- [Task directions] Set down each entry below exactly as written, keeping the pictures out.

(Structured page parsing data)

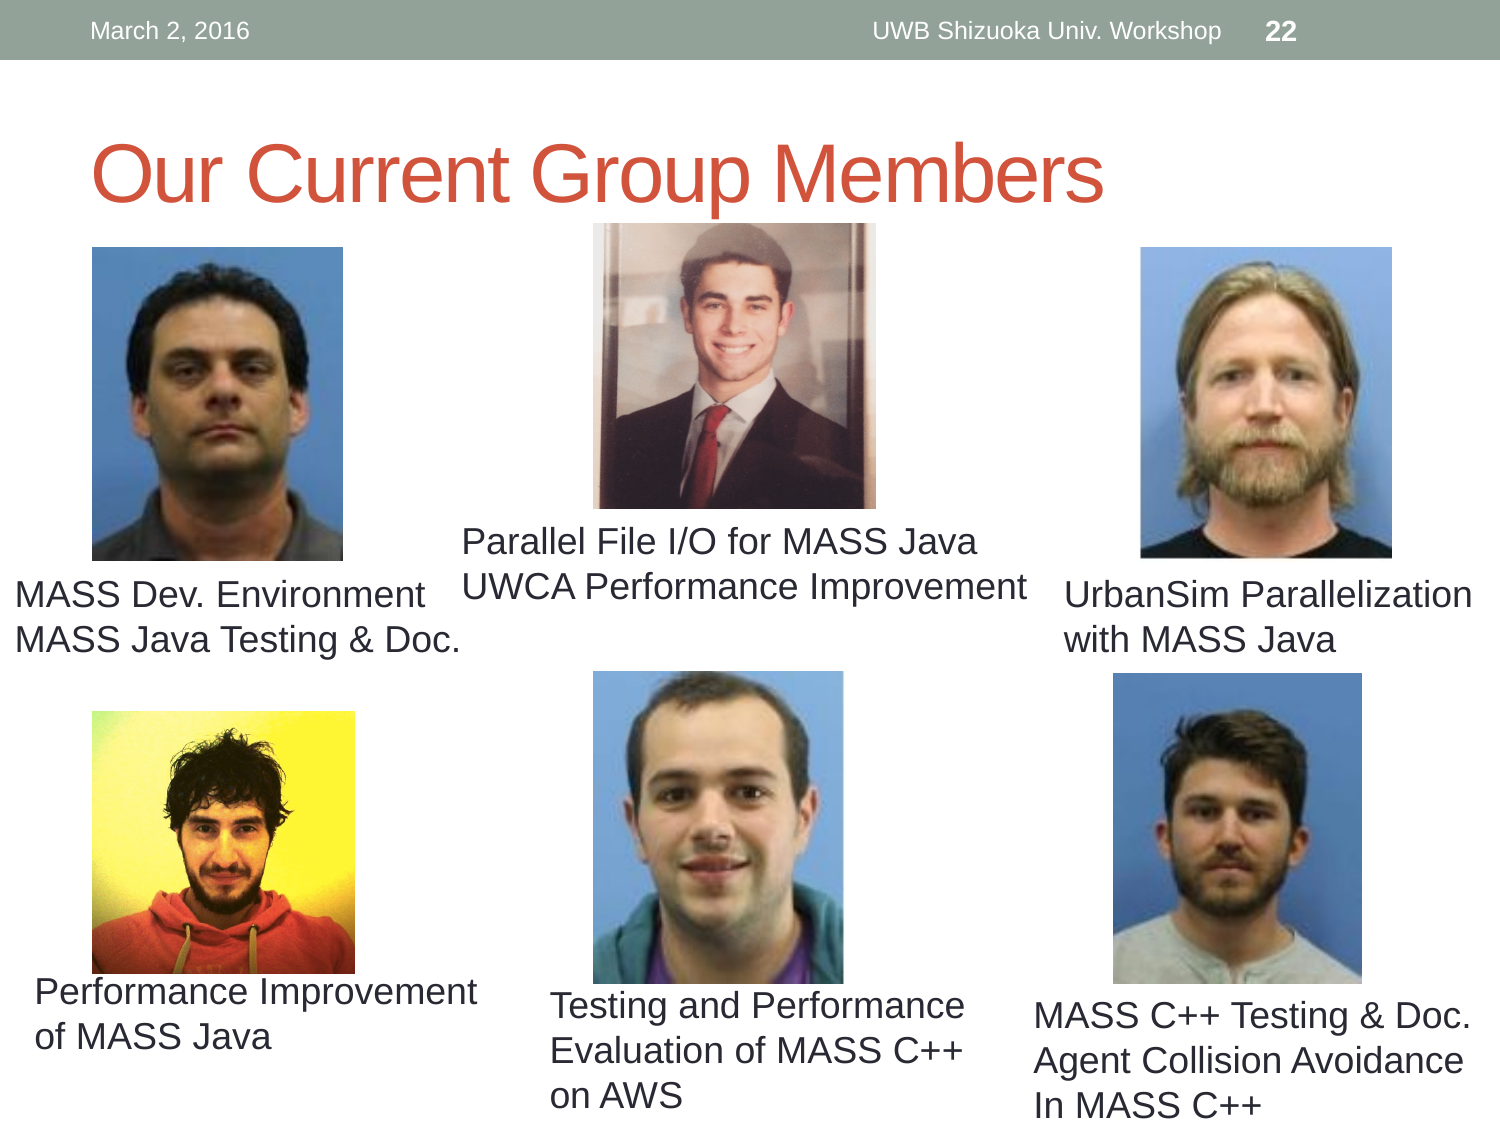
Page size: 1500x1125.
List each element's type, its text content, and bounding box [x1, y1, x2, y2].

picture [592, 223, 876, 509]
text_box Performance Improvement of MASS Java [19, 959, 493, 1065]
text_box Testing and Performance Evaluation of MASS C++ on AWS [534, 973, 981, 1124]
picture [593, 670, 846, 984]
picture [92, 711, 355, 974]
slide_number 22 [1250, 3, 1425, 57]
text_box MASS C++ Testing & Doc. Agent Collision Avoidance In MASS C++ [1018, 983, 1488, 1125]
picture [1139, 247, 1393, 563]
text_box Parallel File I/O for MASS Java UWCA Performance Improvement [446, 509, 1043, 615]
title Our Current Group Members [75, 87, 1425, 250]
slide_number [75, 3, 550, 57]
picture [92, 247, 343, 561]
footer UWB Shizuoka Univ. Workshop [562, 3, 1238, 57]
text_box UrbanSim Parallelization with MASS Java [1048, 562, 1488, 668]
picture [1113, 673, 1362, 984]
text_box MASS Dev. Environment MASS Java Testing & Doc. [0, 562, 477, 668]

- [Reply]
Page size: 1500x1125.
List each element's type, its text content, and bounding box [x1, y1, x2, y2].

picture [592, 223, 876, 509]
text_box Performance Improvement of MASS Java [19, 959, 493, 1065]
text_box Testing and Performance Evaluation of MASS C++ on AWS [534, 973, 981, 1124]
picture [593, 670, 846, 984]
picture [92, 711, 355, 974]
slide_number 22 [1250, 3, 1425, 57]
text_box MASS C++ Testing & Doc. Agent Collision Avoidance In MASS C++ [1018, 983, 1488, 1125]
picture [1139, 247, 1393, 563]
text_box Parallel File I/O for MASS Java UWCA Performance Improvement [446, 509, 1043, 615]
title Our Current Group Members [75, 87, 1425, 250]
slide_number [75, 3, 550, 57]
picture [92, 247, 343, 561]
footer UWB Shizuoka Univ. Workshop [562, 3, 1238, 57]
text_box UrbanSim Parallelization with MASS Java [1048, 562, 1488, 668]
picture [1113, 673, 1362, 984]
text_box MASS Dev. Environment MASS Java Testing & Doc. [0, 562, 477, 668]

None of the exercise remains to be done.